Vor dem Eingang der Bank wird sie von einem höflichen Roboter angesprochen, der sie mit wunderschönen großen Augen betrachtet. Er begleitet Christine zum Automaten und hilft ihr, ihre monatliche Grundrente zu erhalten. Dann macht er sie noch bedauernd darauf aufmerksam, dass dieser Dienst der Bargeldauszahlung zum Ende des Jahres eingestellt wird.
So ist es eben, denkt Christine und gönnt sich noch eine Tasse Kaffee in einem Café an der Königsallee.
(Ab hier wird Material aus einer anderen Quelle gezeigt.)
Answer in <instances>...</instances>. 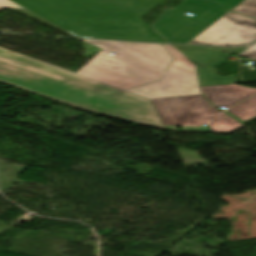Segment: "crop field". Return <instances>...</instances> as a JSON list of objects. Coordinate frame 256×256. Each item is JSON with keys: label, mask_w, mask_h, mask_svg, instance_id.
Wrapping results in <instances>:
<instances>
[{"label": "crop field", "mask_w": 256, "mask_h": 256, "mask_svg": "<svg viewBox=\"0 0 256 256\" xmlns=\"http://www.w3.org/2000/svg\"><path fill=\"white\" fill-rule=\"evenodd\" d=\"M0 81L78 109L165 130L149 99L2 48Z\"/></svg>", "instance_id": "obj_1"}, {"label": "crop field", "mask_w": 256, "mask_h": 256, "mask_svg": "<svg viewBox=\"0 0 256 256\" xmlns=\"http://www.w3.org/2000/svg\"><path fill=\"white\" fill-rule=\"evenodd\" d=\"M85 37L166 41L139 18L162 0H12Z\"/></svg>", "instance_id": "obj_2"}, {"label": "crop field", "mask_w": 256, "mask_h": 256, "mask_svg": "<svg viewBox=\"0 0 256 256\" xmlns=\"http://www.w3.org/2000/svg\"><path fill=\"white\" fill-rule=\"evenodd\" d=\"M172 60L163 45L126 42L117 58L99 52L76 74L126 90L161 80Z\"/></svg>", "instance_id": "obj_3"}, {"label": "crop field", "mask_w": 256, "mask_h": 256, "mask_svg": "<svg viewBox=\"0 0 256 256\" xmlns=\"http://www.w3.org/2000/svg\"><path fill=\"white\" fill-rule=\"evenodd\" d=\"M186 12L213 24L228 11L213 2L185 0L173 10L165 12L151 26L168 42L186 44L190 38L209 26L207 23L183 15Z\"/></svg>", "instance_id": "obj_4"}, {"label": "crop field", "mask_w": 256, "mask_h": 256, "mask_svg": "<svg viewBox=\"0 0 256 256\" xmlns=\"http://www.w3.org/2000/svg\"><path fill=\"white\" fill-rule=\"evenodd\" d=\"M166 130L207 132L199 128L217 116L221 111L213 108L203 95L151 100Z\"/></svg>", "instance_id": "obj_5"}, {"label": "crop field", "mask_w": 256, "mask_h": 256, "mask_svg": "<svg viewBox=\"0 0 256 256\" xmlns=\"http://www.w3.org/2000/svg\"><path fill=\"white\" fill-rule=\"evenodd\" d=\"M255 40L256 20L228 12L189 44L236 47Z\"/></svg>", "instance_id": "obj_6"}, {"label": "crop field", "mask_w": 256, "mask_h": 256, "mask_svg": "<svg viewBox=\"0 0 256 256\" xmlns=\"http://www.w3.org/2000/svg\"><path fill=\"white\" fill-rule=\"evenodd\" d=\"M126 91L149 99L201 94L195 69L175 60L161 81Z\"/></svg>", "instance_id": "obj_7"}, {"label": "crop field", "mask_w": 256, "mask_h": 256, "mask_svg": "<svg viewBox=\"0 0 256 256\" xmlns=\"http://www.w3.org/2000/svg\"><path fill=\"white\" fill-rule=\"evenodd\" d=\"M180 52L193 61L197 66L201 86L218 84H235V76L218 77L213 68L226 57L243 49H215L174 45Z\"/></svg>", "instance_id": "obj_8"}, {"label": "crop field", "mask_w": 256, "mask_h": 256, "mask_svg": "<svg viewBox=\"0 0 256 256\" xmlns=\"http://www.w3.org/2000/svg\"><path fill=\"white\" fill-rule=\"evenodd\" d=\"M201 89L212 105H222L226 108L256 93V89L237 85L206 86Z\"/></svg>", "instance_id": "obj_9"}, {"label": "crop field", "mask_w": 256, "mask_h": 256, "mask_svg": "<svg viewBox=\"0 0 256 256\" xmlns=\"http://www.w3.org/2000/svg\"><path fill=\"white\" fill-rule=\"evenodd\" d=\"M226 112L244 124L256 120V95Z\"/></svg>", "instance_id": "obj_10"}, {"label": "crop field", "mask_w": 256, "mask_h": 256, "mask_svg": "<svg viewBox=\"0 0 256 256\" xmlns=\"http://www.w3.org/2000/svg\"><path fill=\"white\" fill-rule=\"evenodd\" d=\"M210 125L211 133H230L244 126L224 113L215 118Z\"/></svg>", "instance_id": "obj_11"}, {"label": "crop field", "mask_w": 256, "mask_h": 256, "mask_svg": "<svg viewBox=\"0 0 256 256\" xmlns=\"http://www.w3.org/2000/svg\"><path fill=\"white\" fill-rule=\"evenodd\" d=\"M83 40V39H82ZM93 44H96L106 50L101 51L105 54H110V52L115 53V54H119L124 42H118V41H104V40H89V39H85ZM84 40V41H85ZM116 55V57H117Z\"/></svg>", "instance_id": "obj_12"}, {"label": "crop field", "mask_w": 256, "mask_h": 256, "mask_svg": "<svg viewBox=\"0 0 256 256\" xmlns=\"http://www.w3.org/2000/svg\"><path fill=\"white\" fill-rule=\"evenodd\" d=\"M231 11L256 18V0H244Z\"/></svg>", "instance_id": "obj_13"}, {"label": "crop field", "mask_w": 256, "mask_h": 256, "mask_svg": "<svg viewBox=\"0 0 256 256\" xmlns=\"http://www.w3.org/2000/svg\"><path fill=\"white\" fill-rule=\"evenodd\" d=\"M166 50L174 57L175 60L180 61L182 63H185L189 66H192L195 68V65L192 64L190 61H188L185 57H183L179 52H177L174 48L171 46L164 45Z\"/></svg>", "instance_id": "obj_14"}, {"label": "crop field", "mask_w": 256, "mask_h": 256, "mask_svg": "<svg viewBox=\"0 0 256 256\" xmlns=\"http://www.w3.org/2000/svg\"><path fill=\"white\" fill-rule=\"evenodd\" d=\"M211 1L219 2L222 5H224L228 10H230L243 0H211Z\"/></svg>", "instance_id": "obj_15"}, {"label": "crop field", "mask_w": 256, "mask_h": 256, "mask_svg": "<svg viewBox=\"0 0 256 256\" xmlns=\"http://www.w3.org/2000/svg\"><path fill=\"white\" fill-rule=\"evenodd\" d=\"M240 56L246 57L252 60H256V44L253 45L251 48H249L247 51H245Z\"/></svg>", "instance_id": "obj_16"}, {"label": "crop field", "mask_w": 256, "mask_h": 256, "mask_svg": "<svg viewBox=\"0 0 256 256\" xmlns=\"http://www.w3.org/2000/svg\"><path fill=\"white\" fill-rule=\"evenodd\" d=\"M0 8H21L22 7L18 6L17 4L9 1V0H0Z\"/></svg>", "instance_id": "obj_17"}]
</instances>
Die Menschheit hat sich entschieden, auszusterben.
Christine und ihre Freundinnen wollen Ende des Jahres in eine Versorgungseinrichtung für verwirrte Senioren einziehen. In Dortmund haben sie bereits Kontakt aufgenommen mit einer privaten Einrichtung, die sich darauf freut, die analogen Klageweiber zu beherbergen und ein wenig zu verwöhnen. Dort werden sie ein Atelier haben und eine Schreibwerkstatt mit Schreibmaschinen und Matrizendrucker.
Die Klageweiber werden weiterhin ihre Theaterstücke und Konzerte aufführen können und Hilfesuchende zu Gesprächsgruppen einladen. Es ist für alles gesorgt – die analogen Sonderlinge sind beliebt und werden gepflegt. Auf winzigen Inseln inmitten eines digitalen Planeten erinnern sie Besucher an vergangene Zeiten – doch die Zeit des Planeten Erde, der dem Menschen anvertraut wurde, sind unwiederbringlich vorbei.